INSTRUCTION A —
Copy word for word the passage of the trailer forum thread from "New or Used?" up to and including "I'd be grateful.".
INSTRUCTION B —
Count the lines in the rows that contain the string "many" and give only that number.
[EXTRACTED TEXT — start]
# Newbie From Vermont



## betegreene (Aug 25, 2009)

Hi everyone, 
My family - Mom, Dad, and 3 boys (11,8,& 6) are planning a fairly long trip this summer and are very interested in a 21Rs.
8 weeks from Vermont out to Utah, Wyoming, Montana, Alberta, BC and back along the north shore of Lake Superior.
Probably close to 8000 miles.

Our TV is a 2003 GMC Silverado SLT 2500HD Crew Cab with the 6 litre gas engine, a 4.1 rear axle, trailer package and a 9210 GVWR.

I love the floorplan of both the 21Rs and the 25Rs, but just don't feel we need the extra room, weight, size, and cost of the 25.
I'd like to be able to get into some smaller campsites and think the extra length of the 25 might limit us sometimes.

Here are my main questions:
Is the kitchen usable without having to slide the rear bed out, or the side slider out? 
We'd like to stop for lunch when travelling without having extend the rear (or side sliders)

New or Used?
If I can get a 2007 or 2008 21Rs for 10,000, seems like a no-brainer to me, but what do I really need to check before buying used?

Sway bars/Sway Hitches
I've had a hard time finding a forum that has been helpful in determining the 'right' sway control systems to use.
I'm probably just being a klutz, if someone could point me in the right direction, I'd be grateful.

Thanks for all your postings, this site is one of the reasons I'm leaning strongly towards an Outback!


----------



## PDX_Doug (Nov 16, 2004)

First off... Welcome to Outbackers.com!









You have come to the right place, and you are definitely asking the right questions! I can give you some brief insight, and I am sure others will be along soon to fill in the gaps!

It sounds like you have a great trip planned, and your truck should do a fine job pulling either the 21RS or 25RSS. These are both pretty light trailers and should be no problem for the 6.0L engine, even over the Rockies.

As far as the floor plans go, both are nice units. I can understand your concern about size in smaller campsites, but unless you are planning on doing a lot of backwoods 'dry' camping in unimproved sites, I don't think you are going to have any issues with either unit. If you get into some of the National Forests, the sites tend to be pretty short, and there will be some that will challenge the 25, but not a lot that just don't work at all. The flip side of the size coin is that you are looking at living in that trailer for a long time, and especially with three boys, it's going to get awfully small awfully fast. Even a couple of extra feet can make a difference. I would also recommend also looking at a 26RS. The bunk room is great for kids, and really allows you keep the clutter down in the rest of the trailer, and that in turn will make for a much more enjoyable trip. Size wise, the 26RS is only another 7" longer than the 25RSS, but the space gained will feel like 8 feet. Something to look at.
[EXTRACTED TEXT — finish]
[DATA TO EXAMINE — start]
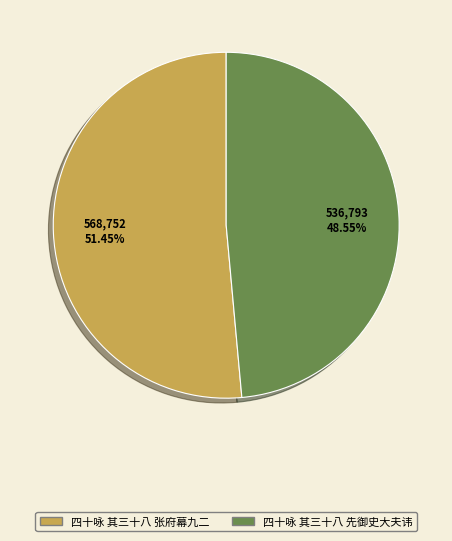

To the nearest percent, what percentage of the pie is 四十咏 其三十八 先御史大夫讳?

49%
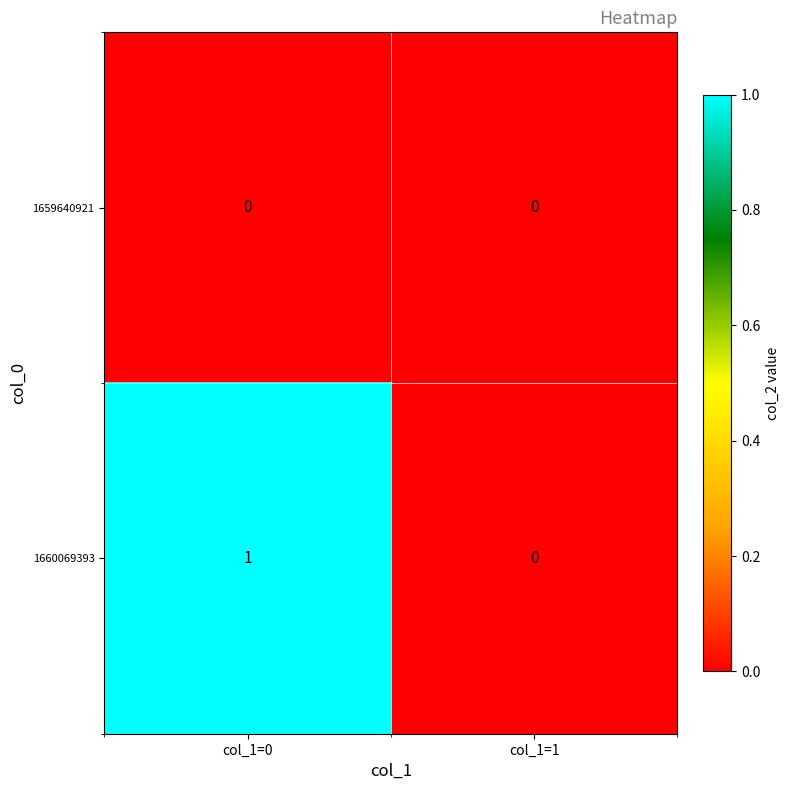

Between col_1=0 and col_1=1, which series saw the biggest shift?

1660069393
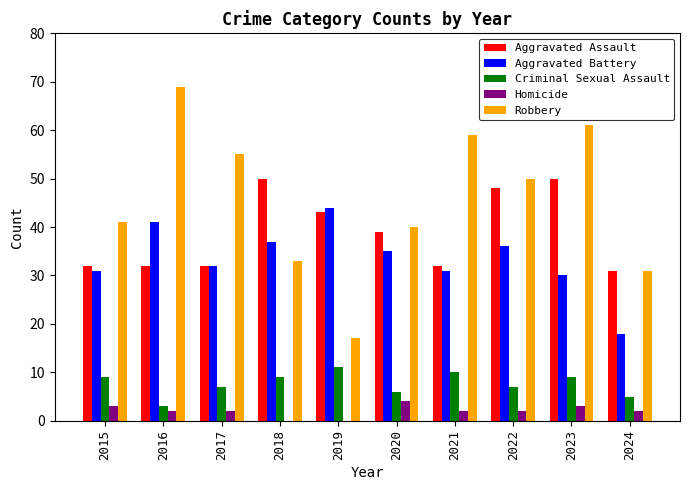

The value of Robbery at 2020 is 10. True or false?

False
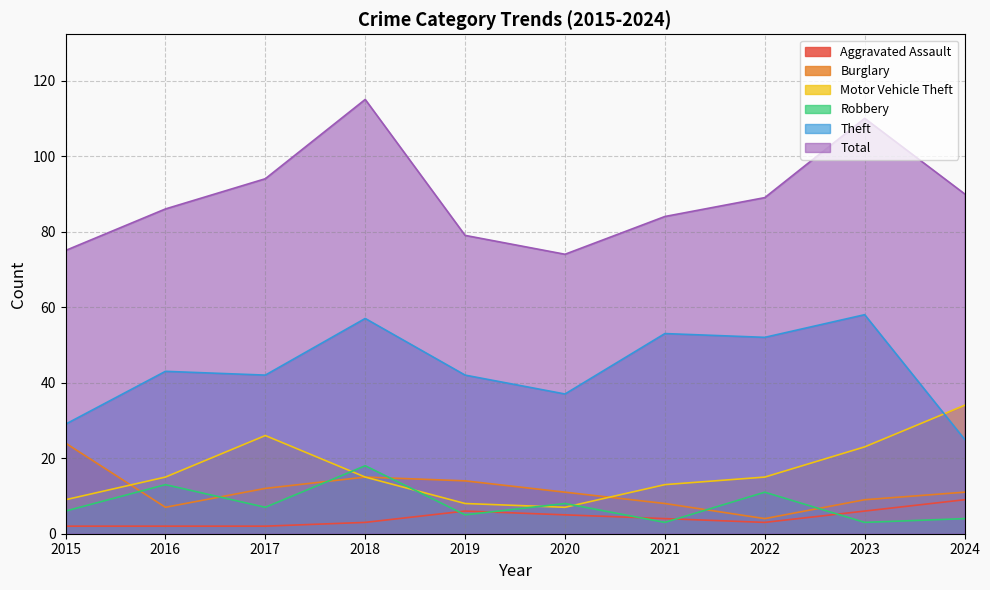

What is the difference between the maximum and minimum values in the Robbery series?

15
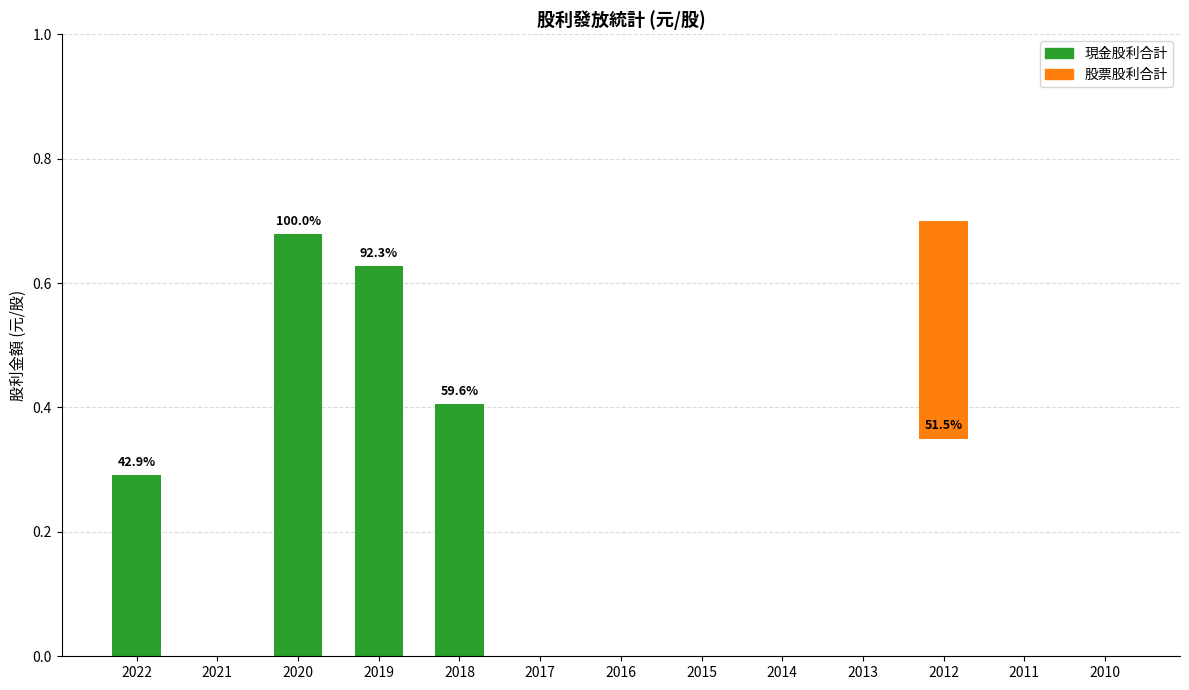

At how many categories does at least one series exceed 0?

5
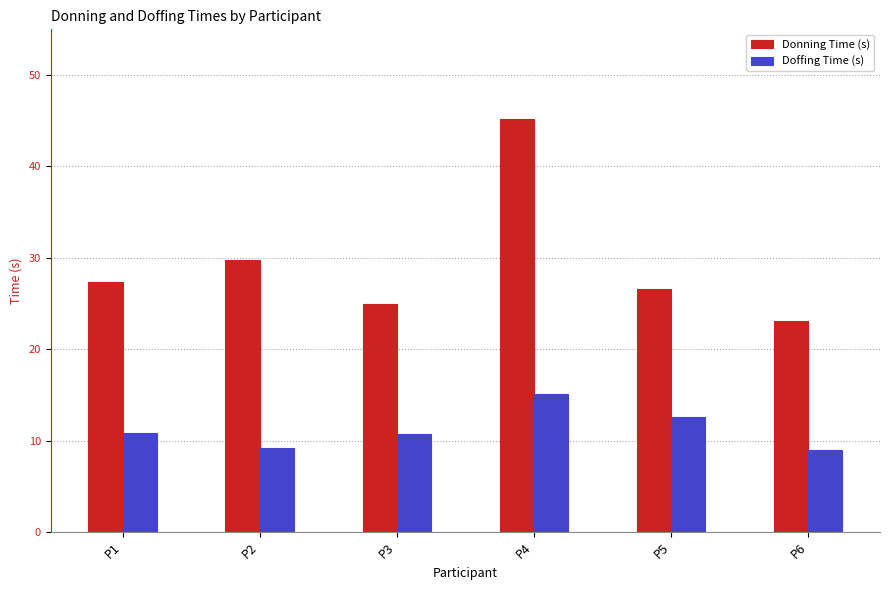

How many groups of bars are there?

6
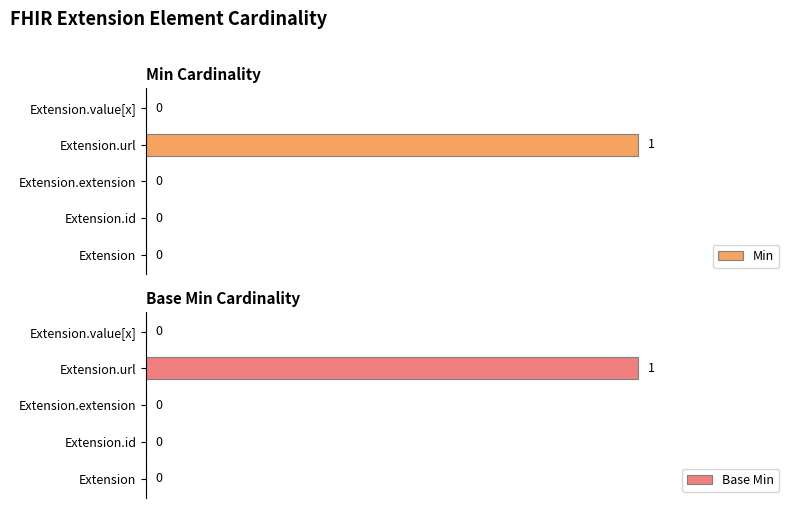

How many values in the Min series exceed 0?

1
[DATA TO EXAMINE — finish]
EXPECTED ANSWER A —
New or Used?
If I can get a 2007 or 2008 21Rs for 10,000, seems like a no-brainer to me, but what do I really need to check before buying used?

Sway bars/Sway Hitches
I've had a hard time finding a forum that has been helpful in determining the 'right' sway control systems to use.
I'm probably just being a klutz, if someone could point me in the right direction, I'd be grateful.

EXPECTED ANSWER B —
3